Data Storage: We store each day’s price and its corresponding simulation index.
Results Compilation: After all simulations, we create two data frames:
- simulations: Contains all simulated prices and their corresponding simulation indices.
- end_prices: Contains only the final price of each simulation path.

Implementation Notes

We use Rcpp’s random number generator (R::rnorm) for consistency with R’s random number generation.
The function is optimised for speed by pre-allocating memory for all results and using as few loops as necessary for all calculations.
The results are returned as R data.frames for easy integration with R code.

R6 Class Implementation

The MonteCarlo R6 class provides a user-friendly interface for running Monte Carlo simulations and analysing the results. Here’s an overview of its structure and functionality:

The MonteCarlo class is organised into three main sections:

Private fields and methods: These handle internal data validation and preparation.
Active bindings: Provide access to simulation results.
Public fields and methods: Allow users to configure, run, and visualise simulations.

Some of the key components are:

Data Preparation: The prepare method calculates historical returns and volatility from the input data.
Simulation Execution: The carlo method calls the C++ monte_carlo function and processes the results.
Visualisation: Three methods (plot_prices, plot_distribution, plot_prices_and_predictions) provide different ways to visualise the simulation results.

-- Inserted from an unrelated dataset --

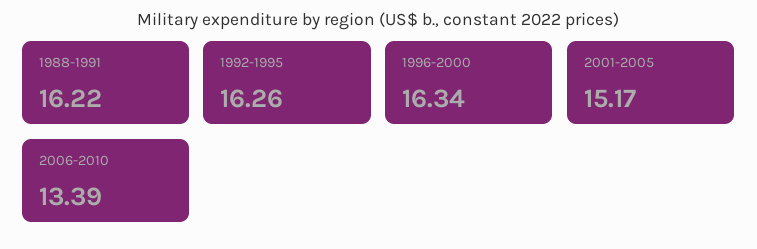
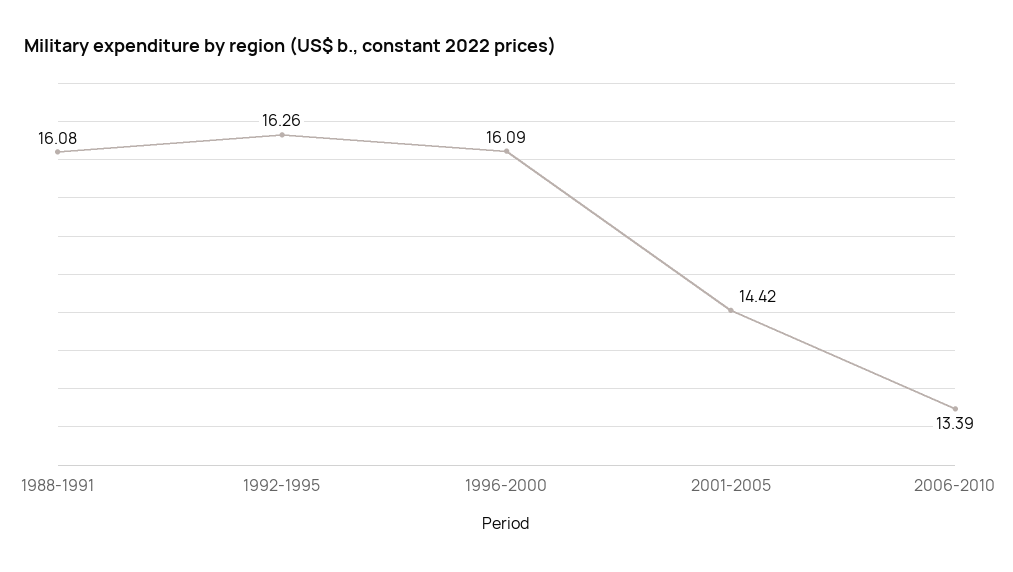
1988-1991: 16.22 -> 16.08
1996-2000: 16.34 -> 16.09
2001-2005: 15.17 -> 14.42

Here’s a quick overview of the public methods available in the MonteCarlo class:

#' Monte Carlo Simulation R6 Class
#'
#' @description
#' An R6 class for performing Monte Carlo simulations on financial time series data.
#' This class provides methods for data preparation, simulation execution, and result visualization.
#'
#' @details
#' The MonteCarlo class uses historical price data to calculate volatility and perform
#' Monte Carlo simulations for future price movements. It leverages the C++ implementation
#' of the Monte Carlo algorithm for efficiency.
#'
#' @field data A data.table containing the historical price data.
#' @field simulation_results A data.table containing the results of the Monte Carlo simulation.
#' @field end_prices A data.table containing the final prices from each simulation path.
#' @field log_historical Logical. Whether to use log returns for historical volatility calculation.
#' @field number_sims Integer. The number of simulation paths to generate.
#' @field project_days Integer. The number of days to project into the future.
#' @field start_date POSIXct. The start date for the simulation (last date of historical data).
#' @field verbose Logical. Whether to print progress messages.
#'
#' @export
MonteCarlo <- R6::R6Class(
    "MonteCarlo",
    private = list(
        validate_data = \()

        prepare = \(log_historical = FALSE)

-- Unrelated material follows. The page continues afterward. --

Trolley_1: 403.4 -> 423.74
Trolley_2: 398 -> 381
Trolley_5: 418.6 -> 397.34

        seed_price = NA_real_,
        daily_vol = NA_real_
    ),
    active = list(
        #' @field results A list containing simulation results and end prices.
        results = \()
    ),
    public = list(
        data = NULL,
        simulation_results = NULL,
        end_prices = NULL,
        log_historical = FALSE,
        number_sims = 1000,
        project_days = 30,
        start_date = NULL,
        verbose = FALSE,

        #' @description
        #' Create a new MonteCarlo object.
        #' @param dt A data.table containing historical price data.
        #' @param log_historical Logical. Whether to use log returns for historical volatility calculation.
        #' @param number_sims Integer. The number of simulation paths to generate.
        #' @param project_days Integer. The number of days to project into the future.
        #' @param verbose Logical. Whether to print progress messages.
        initialize = \(dt, log_historical = FALSE, number_sims = 1000, project_days = 30, verbose = FALSE)

        #' @description
        #' Run the Monte Carlo simulation.
        carlo = \()

        #' @description
        #' Plot the simulated price paths.
        #' @return A ggplot object showing the simulated price paths.
        plot_prices = \()

        #' @description
        #' Plot the distribution of final prices.
        #' @return A ggplot object showing the distribution of final prices.
        plot_distribution = \()

        #' @description
        #' Plot historical prices and simulated future prices.
        #' @return A ggplot object showing historical and simulated prices.
        plot_prices_and_predictions = \()
    )
)

Performance Considerations

Monte Carlo simulations can be computationally intensive, especially with a large number of simulations or complex models. Our package addresses this by implementing the core simulation logic in C++ via Rcpp. This results in significantly faster execution compared to pure R implementations.

Conclusion

Monte Carlo simulations are a powerful tool in the financial analyst’s toolkit. They allow us to model complex, real-world systems and make probabilistic forecasts. However, they should be used judiciously, with a clear understanding of their assumptions and limitations.

Our package aims to make these sophisticated techniques accessible and efficient, allowing analysts to focus on interpreting results rather than implementation details.

Remember, while Monte Carlo simulations can provide valuable insights, they are not crystal balls. They are tools to help inform decision-making, not to predict the future with certainty.